In which I'll have the big salad


 
I’m going to New York! Strike up the marching band! Bring on the dancing sailors! Pour me a root beer and put a bagel in my face! Start spreading the news, give my regards to Broadway, and show me the way to the Staten Island ferry so I can ride across the river with the wind in my perm, like at the beginning of Working Girl.

In fact by the time you read this, taxis and baggage restrictions and giant duty-free Toblerones willing, I’ll be in New York. I’ve never been before, can you tell?  I’ve never been to America, in fact. I’ve only got as close as Canada, which as telly would have you believe is about as close as going to Luton airport and saying you’ve seen Big Ben.
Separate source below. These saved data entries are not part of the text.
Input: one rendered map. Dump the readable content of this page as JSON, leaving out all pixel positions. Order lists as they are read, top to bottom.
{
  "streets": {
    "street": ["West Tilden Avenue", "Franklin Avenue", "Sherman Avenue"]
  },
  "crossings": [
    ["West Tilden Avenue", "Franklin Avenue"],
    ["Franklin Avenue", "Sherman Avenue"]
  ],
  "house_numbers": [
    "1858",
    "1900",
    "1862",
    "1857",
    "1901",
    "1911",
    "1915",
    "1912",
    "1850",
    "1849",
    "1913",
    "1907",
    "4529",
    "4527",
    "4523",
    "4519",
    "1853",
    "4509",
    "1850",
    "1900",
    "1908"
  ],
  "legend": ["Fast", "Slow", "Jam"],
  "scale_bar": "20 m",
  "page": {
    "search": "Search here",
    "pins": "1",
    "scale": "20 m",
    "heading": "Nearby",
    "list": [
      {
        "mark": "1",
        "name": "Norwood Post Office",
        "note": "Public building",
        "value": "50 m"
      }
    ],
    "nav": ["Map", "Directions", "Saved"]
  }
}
So because I’ve been waiting a full quarter century of my life to finally take a bite from the Big Apple (and by ‘apple’ I mean ‘baked goods’, and by ‘big’ I mean, “is that a doughnut or a dinghy? Oh well too late I ate it.”), I’m putting a lot of pressure on my week’s holiday to fulfill every expectation that TV and films have impressed on me.

Not the exciting things though, you understand. Because my taste in telly is sitcoms where not much happen, and my taste in films is comedies where even less happens, my hopes for the concrete jungle where dreams are made consists  mainly of sitting in coffee shops, getting almost run over by a taxi and eating a really big pretzel.

But I want to do those things EXACTLY like they did them on Seinfeld, and Friends, and Annie Hall, and When Harry Met Sally, and How I Met Your Mother, and Elf. I want to go to a deli, order a whole heap of incongruous ingredients “on rye”, then fail to eat them because I’m too engrossed in a neurotic anecdote about a dinner party (I will make up the neurotic anecdote; it’s not important). 

I’d quite like to master the art of tipping correctly, coolly, casually, without flailing like a sweaty-palmed fool, then come home and apply that skill on my visits to the hairdresser. I want to find out for definite what a Twinkie is.

I reckon the closest I’ll get to Sex and the City is probably being splashed by a big puddle, but that’s a-ok by me.